Il teatro recentemente inaugurato a Sarno

COMUNE "SPENDACCIONE"

A Sarno spesi ventimila euro per inaugurare il nuovo teatro

Le opposizioni insorgono per i costi sostenuti: «Dilapidato il denaro pubblico»

Comune “spendaccione”: nel mirino delle opposizioni i soldi spesi per l’inaugurazione del Teatro De Lise. Sono circa 20 mila euro i fondi destinati a coprire le spese per le due giornate di inaugurazione del Teatro De Lise in piazza 5 Maggio nello scorso dicembre. Dalla recente determina del Comune di Sarno, si evince che la spesa totale è stata di euro 19 mila e 700, cosi calcolati: 6 mila e 100 euro per le spese di pulizia; 5 mila e duecento euro per il noleggio di attrezzature varie; 5 mila e 370 euro per la fornitura di 500 piante di ciclamino; mille e 800 euro per la videoproiezione di immagini sula facciata del teatro; 460 euro per la stampa di brochure; 470 euro per gli addobbi floreali. Spese che hanno fatto infuriare gli esponenti di minoranza. In particolar modo il partito di Forza Italia, con il capogruppo Giuseppe Agovino e il coordinatore Giuseppe Palumbo : «Anche questa volta il centro sinistra spende e spande anche per una cerimoniaesordiscono i forzisti- La campagna elettorale dell’attuale amministrazione verte su un sistema di dilapidazione sistematica del patrimonio pubblico, senza nemmeno che vi sia un turn over tra le ditte fornitrici. Nel più puro stile post guerra fredda, vengono “premiati” i fedelissimi, dividendo ancor di più la città in Guelfi e Ghibellini anche dal punto di vista imprenditoriale.
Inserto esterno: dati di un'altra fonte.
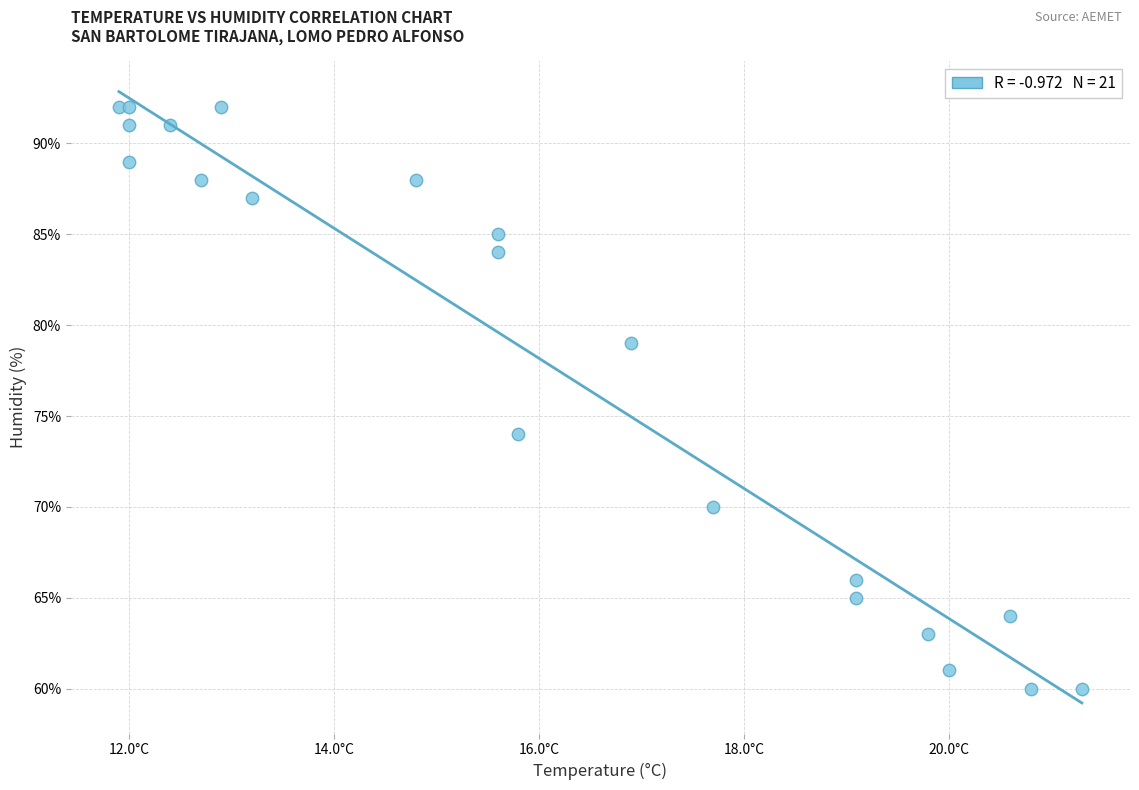

What Y value in the scatter plot is closest to 76?

74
Liste di proscrizione che si moltiplicano, soldi pubblici che vengono sacrificati sull’altare della clientela, nessun beneficio per il paese». Ancora: «Forza Italia si è battuta per l’apertura del Teatro De Lise, ma era convinta che ci sarebbe stata una gestione oculata, sia in termini di gestione, che in termini di impiego di risorse. Ma se il buongiorno si vede dal mattino il governo cittadino vuol solo creare consenso utilizzando soldi dei cittadini». Giovanni Montoro , invece, di Sarno Civica ha riferito: «Pulizie, ciclamini, piante grasse, stelle di Natale, materiale informativo ed altri servizi acquistati con indicazione d'urgenza per gli uffici. Sono molto perplesso anche perché vedo ogni giorno che ci sono piccole priorità in città che attendono di essere risolte e al cittadino viene detto di attendere perché la coperta è corta».